_Your task_:
Could you write out the listing below exactly as it stands, leaving out the pictures?

=== Section Start ===

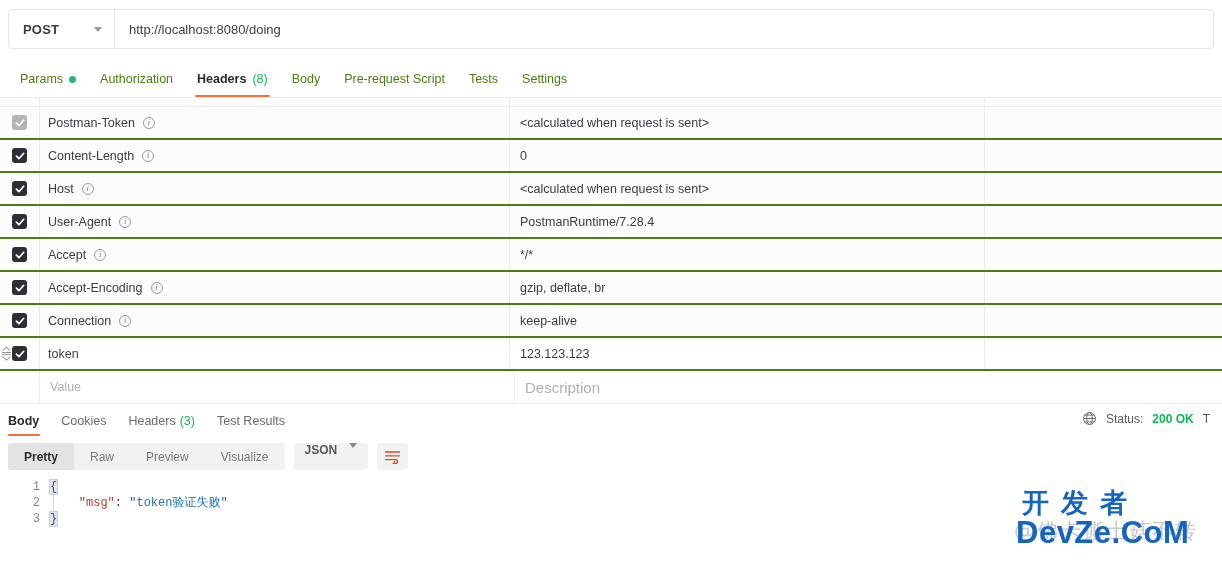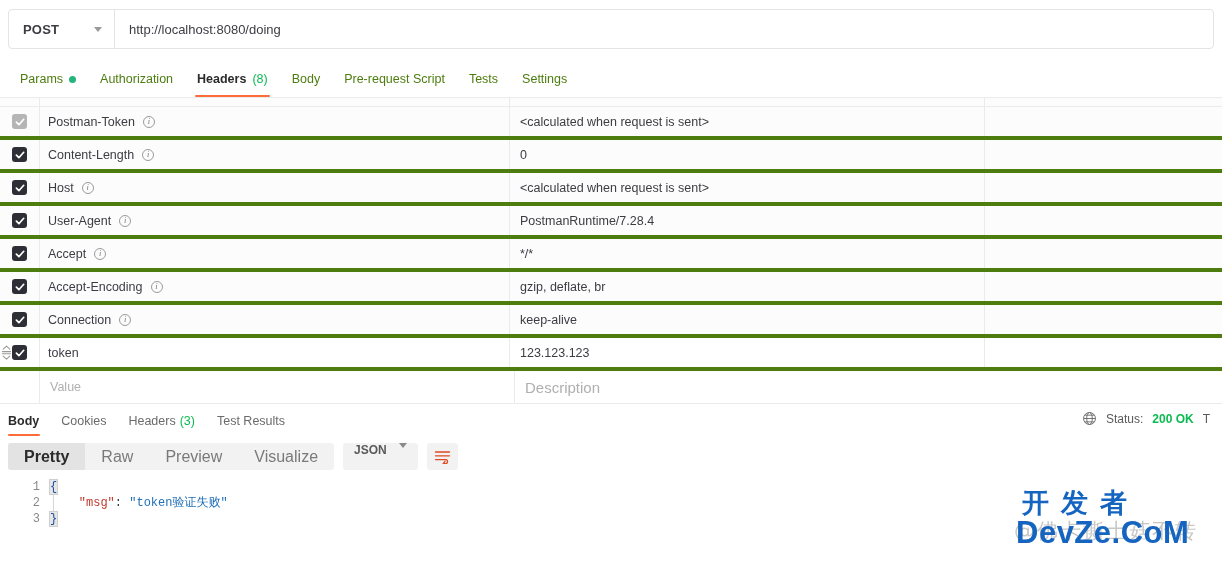--- a/index.html
+++ b/index.html
@@ -78,7 +78,7 @@
   .trow {
     display: flex; align-items: stretch;
     height: 33px;
-    border-bottom: 4px solid #4d7c0f;
+    border-bottom: 2px solid #4d7c0f;
     background: #fcfcfc;
   }
   .trow.partial { height: 9px; border-bottom: 1px solid #ebebeb; }

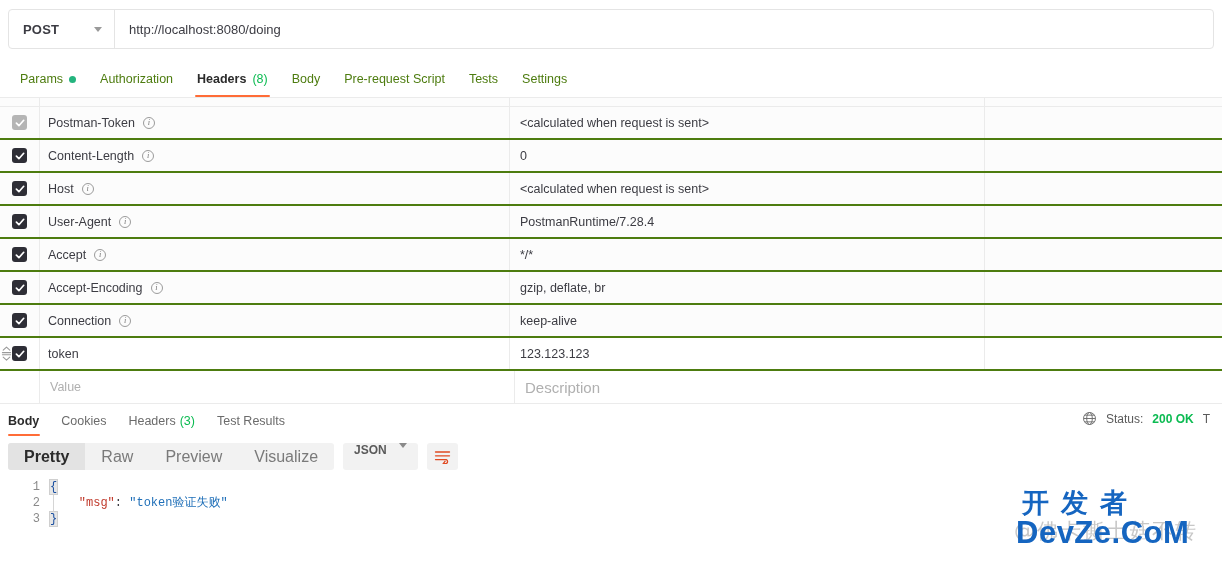--- a/index.html
+++ b/index.html
@@ -189,7 +189,7 @@
   .seg-btn {
     display: flex; align-items: center; justify-content: center;
     padding: 0 16px;
-    font-size: 16px; color: #7a7a7a; cursor: pointer; white-space: nowrap;
+    font-size: 12px; color: #7a7a7a; cursor: pointer; white-space: nowrap;
   }
   .seg-btn.active { background: #e3e3e3; color: #2b2b2b; font-weight: 600; }
 

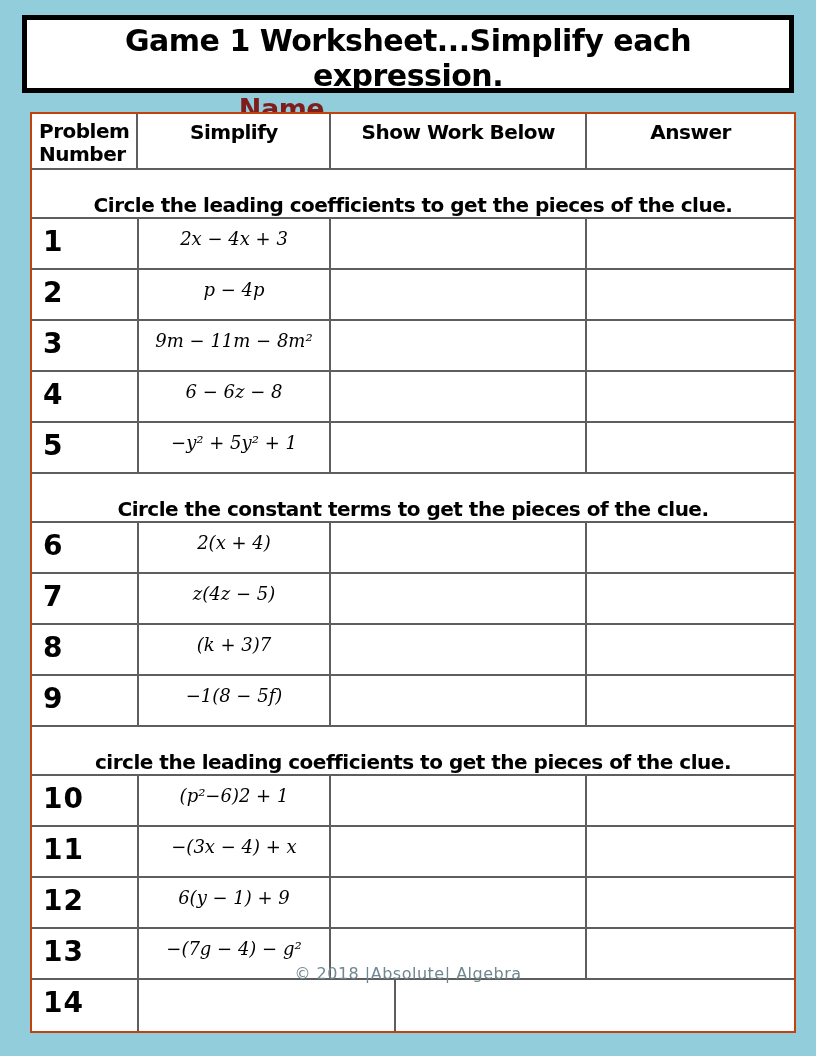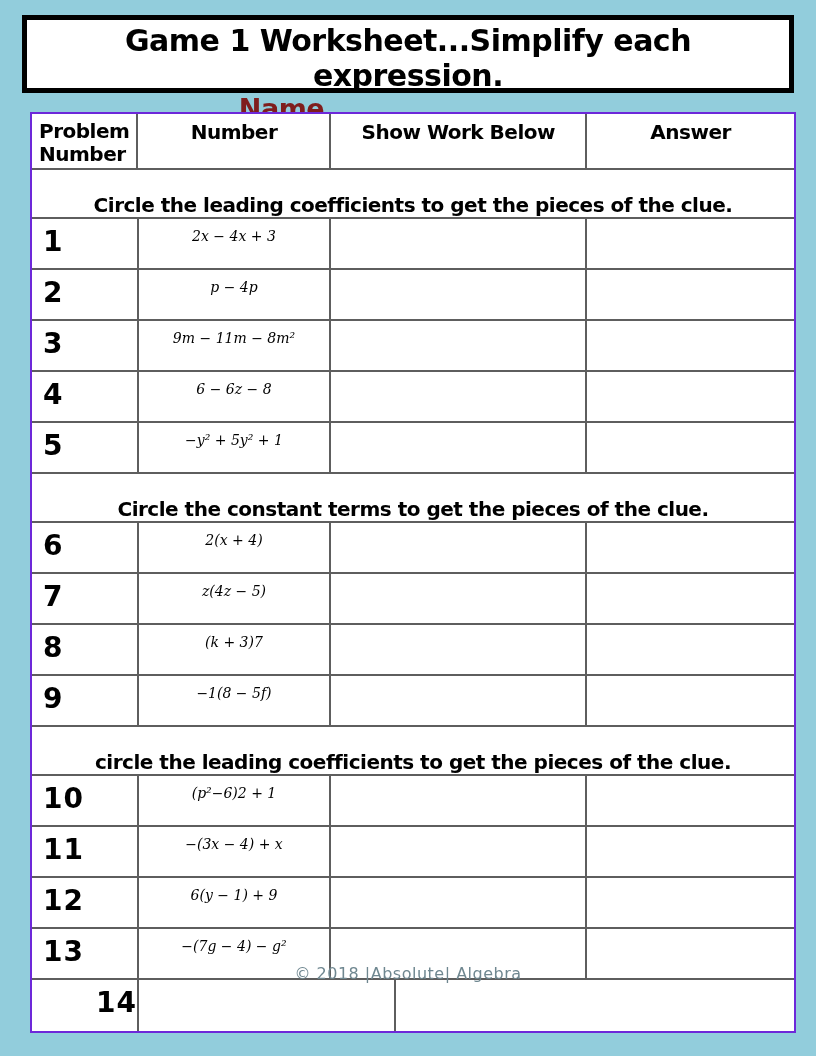--- a/index.html
+++ b/index.html
@@ -42,7 +42,7 @@
     left: 30px; top: 112px;
     width: 766px;
     background: #ffffff;
-    border: 2px solid #6d28d9;
+    border: 2px solid #c2410c;
   }
   .trow { display: flex; }
   .cell {

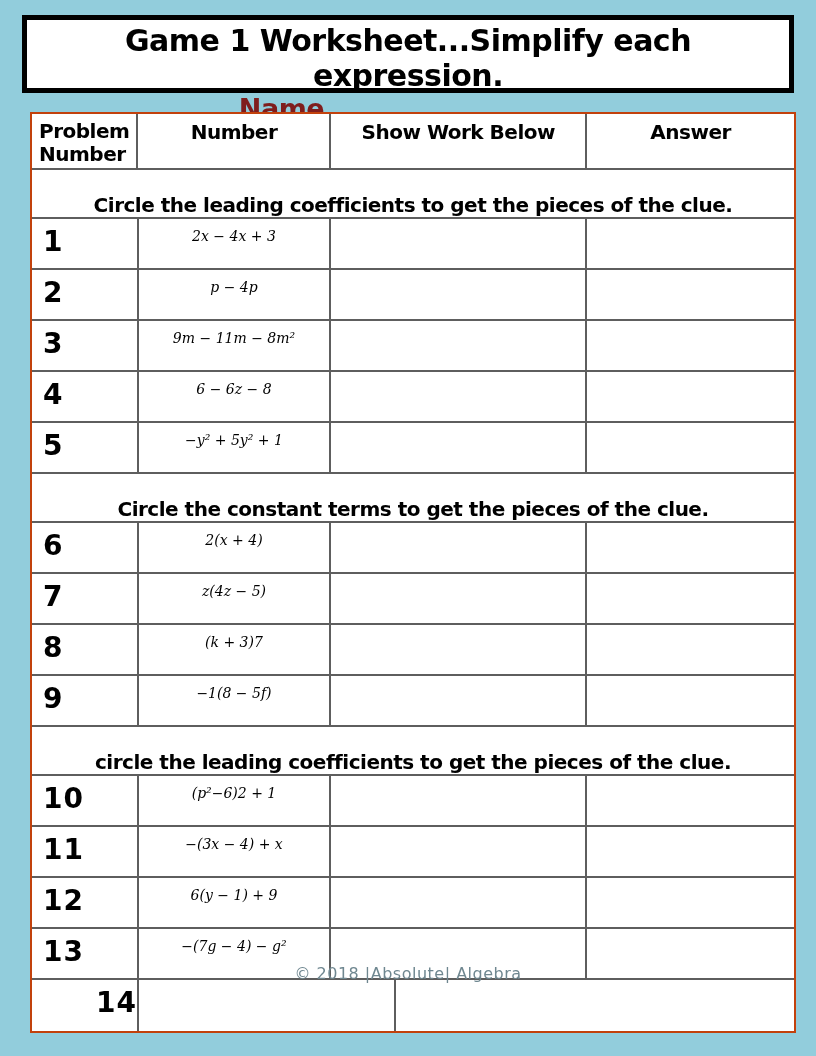--- a/index.html
+++ b/index.html
@@ -115,7 +115,7 @@
 
   <div class="trow header-row">
     <div class="cell c1">Problem Number</div>
-    <div class="cell c2">Number</div>
+    <div class="cell c2">Simplify</div>
     <div class="cell c3">Show Work Below</div>
     <div class="cell c4">Answer</div>
   </div>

=== Section End ===

_Exercise response_:
--- a/index.html
+++ b/index.html
@@ -78,7 +78,7 @@
   .trow {
     display: flex; align-items: stretch;
     height: 33px;
-    border-bottom: 4px solid #4d7c0f;
+    border-bottom: 2px solid #4d7c0f;
     background: #fcfcfc;
   }
   .trow.partial { height: 9px; border-bottom: 1px solid #ebebeb; }

--- a/index.html
+++ b/index.html
@@ -189,7 +189,7 @@
   .seg-btn {
     display: flex; align-items: center; justify-content: center;
     padding: 0 16px;
-    font-size: 16px; color: #7a7a7a; cursor: pointer; white-space: nowrap;
+    font-size: 12px; color: #7a7a7a; cursor: pointer; white-space: nowrap;
   }
   .seg-btn.active { background: #e3e3e3; color: #2b2b2b; font-weight: 600; }
 

--- a/index.html
+++ b/index.html
@@ -42,7 +42,7 @@
     left: 30px; top: 112px;
     width: 766px;
     background: #ffffff;
-    border: 2px solid #6d28d9;
+    border: 2px solid #c2410c;
   }
   .trow { display: flex; }
   .cell {

--- a/index.html
+++ b/index.html
@@ -115,7 +115,7 @@
 
   <div class="trow header-row">
     <div class="cell c1">Problem Number</div>
-    <div class="cell c2">Number</div>
+    <div class="cell c2">Simplify</div>
     <div class="cell c3">Show Work Below</div>
     <div class="cell c4">Answer</div>
   </div>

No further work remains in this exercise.